::: Information

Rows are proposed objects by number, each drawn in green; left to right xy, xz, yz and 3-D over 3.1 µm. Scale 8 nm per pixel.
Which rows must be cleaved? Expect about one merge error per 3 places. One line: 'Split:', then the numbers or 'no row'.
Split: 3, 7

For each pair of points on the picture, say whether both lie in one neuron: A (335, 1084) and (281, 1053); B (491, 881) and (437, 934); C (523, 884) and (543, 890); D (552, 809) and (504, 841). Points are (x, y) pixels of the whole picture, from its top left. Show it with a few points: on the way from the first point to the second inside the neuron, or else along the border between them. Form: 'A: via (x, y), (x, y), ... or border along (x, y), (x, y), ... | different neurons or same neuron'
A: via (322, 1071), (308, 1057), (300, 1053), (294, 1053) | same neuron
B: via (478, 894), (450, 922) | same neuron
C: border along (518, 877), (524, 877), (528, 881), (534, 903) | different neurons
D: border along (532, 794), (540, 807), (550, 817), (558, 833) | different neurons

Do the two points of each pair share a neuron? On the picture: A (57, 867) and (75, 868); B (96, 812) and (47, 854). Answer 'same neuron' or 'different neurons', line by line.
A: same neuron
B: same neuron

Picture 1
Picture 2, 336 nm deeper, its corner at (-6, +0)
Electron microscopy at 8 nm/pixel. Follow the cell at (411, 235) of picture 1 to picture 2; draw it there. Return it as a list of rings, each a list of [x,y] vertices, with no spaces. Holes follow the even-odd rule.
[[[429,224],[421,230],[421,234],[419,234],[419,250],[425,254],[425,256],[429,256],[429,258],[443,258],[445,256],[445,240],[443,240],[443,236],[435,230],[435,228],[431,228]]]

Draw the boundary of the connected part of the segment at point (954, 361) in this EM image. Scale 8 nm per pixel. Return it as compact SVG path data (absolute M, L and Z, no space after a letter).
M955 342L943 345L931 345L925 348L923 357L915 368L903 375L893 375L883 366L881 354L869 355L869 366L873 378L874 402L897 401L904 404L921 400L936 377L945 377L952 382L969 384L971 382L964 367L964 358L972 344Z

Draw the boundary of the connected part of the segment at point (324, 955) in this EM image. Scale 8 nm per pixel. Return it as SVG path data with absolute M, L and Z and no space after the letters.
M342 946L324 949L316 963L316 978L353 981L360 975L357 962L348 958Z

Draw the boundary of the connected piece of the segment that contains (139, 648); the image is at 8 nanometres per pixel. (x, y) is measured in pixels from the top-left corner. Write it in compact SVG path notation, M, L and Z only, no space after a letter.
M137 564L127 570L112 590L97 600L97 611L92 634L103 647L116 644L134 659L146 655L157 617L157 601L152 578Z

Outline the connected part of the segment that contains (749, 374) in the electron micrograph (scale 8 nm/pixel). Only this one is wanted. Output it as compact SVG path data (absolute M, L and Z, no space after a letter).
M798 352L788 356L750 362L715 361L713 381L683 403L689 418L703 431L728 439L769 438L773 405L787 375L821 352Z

::::::

=== To do ===
Every entry above needs to be quoted exactly.

=== Exercise result ===
Rows are proposed objects by number, each drawn in green; left to right xy, xz, yz and 3-D over 3.1 µm. Scale 8 nm per pixel.
Which rows must be cleaved? Expect about one merge error per 3 places. One line: 'Split:', then the numbers or 'no row'.
Split: 3, 7

For each pair of points on the picture, say whether both lie in one neuron: A (335, 1084) and (281, 1053); B (491, 881) and (437, 934); C (523, 884) and (543, 890); D (552, 809) and (504, 841). Points are (x, y) pixels of the whole picture, from its top left. Show it with a few points: on the way from the first point to the second inside the neuron, or else along the border between them. Form: 'A: via (x, y), (x, y), ... or border along (x, y), (x, y), ... | different neurons or same neuron'
A: via (322, 1071), (308, 1057), (300, 1053), (294, 1053) | same neuron
B: via (478, 894), (450, 922) | same neuron
C: border along (518, 877), (524, 877), (528, 881), (534, 903) | different neurons
D: border along (532, 794), (540, 807), (550, 817), (558, 833) | different neurons

Do the two points of each pair share a neuron? On the picture: A (57, 867) and (75, 868); B (96, 812) and (47, 854). Answer 'same neuron' or 'different neurons', line by line.
A: same neuron
B: same neuron

Picture 1
Picture 2, 336 nm deeper, its corner at (-6, +0)
Electron microscopy at 8 nm/pixel. Follow the cell at (411, 235) of picture 1 to picture 2; draw it there. Return it as a list of rings, each a list of [x,y] vertices, with no spaces. Holes follow the even-odd rule.
[[[429,224],[421,230],[421,234],[419,234],[419,250],[425,254],[425,256],[429,256],[429,258],[443,258],[445,256],[445,240],[443,240],[443,236],[435,230],[435,228],[431,228]]]

Draw the boundary of the connected part of the segment at point (954, 361) in this EM image. Scale 8 nm per pixel. Return it as compact SVG path data (absolute M, L and Z, no space after a letter).
M955 342L943 345L931 345L925 348L923 357L915 368L903 375L893 375L883 366L881 354L869 355L869 366L873 378L874 402L897 401L904 404L921 400L936 377L945 377L952 382L969 384L971 382L964 367L964 358L972 344Z

Draw the boundary of the connected part of the segment at point (324, 955) in this EM image. Scale 8 nm per pixel. Return it as SVG path data with absolute M, L and Z and no space after the letters.
M342 946L324 949L316 963L316 978L353 981L360 975L357 962L348 958Z

Draw the boundary of the connected piece of the segment that contains (139, 648); the image is at 8 nanometres per pixel. (x, y) is measured in pixels from the top-left corner. Write it in compact SVG path notation, M, L and Z only, no space after a letter.
M137 564L127 570L112 590L97 600L97 611L92 634L103 647L116 644L134 659L146 655L157 617L157 601L152 578Z

Outline the connected part of the segment that contains (749, 374) in the electron micrograph (scale 8 nm/pixel). Only this one is wanted. Output it as compact SVG path data (absolute M, L and Z, no space after a letter).
M798 352L788 356L750 362L715 361L713 381L683 403L689 418L703 431L728 439L769 438L773 405L787 375L821 352Z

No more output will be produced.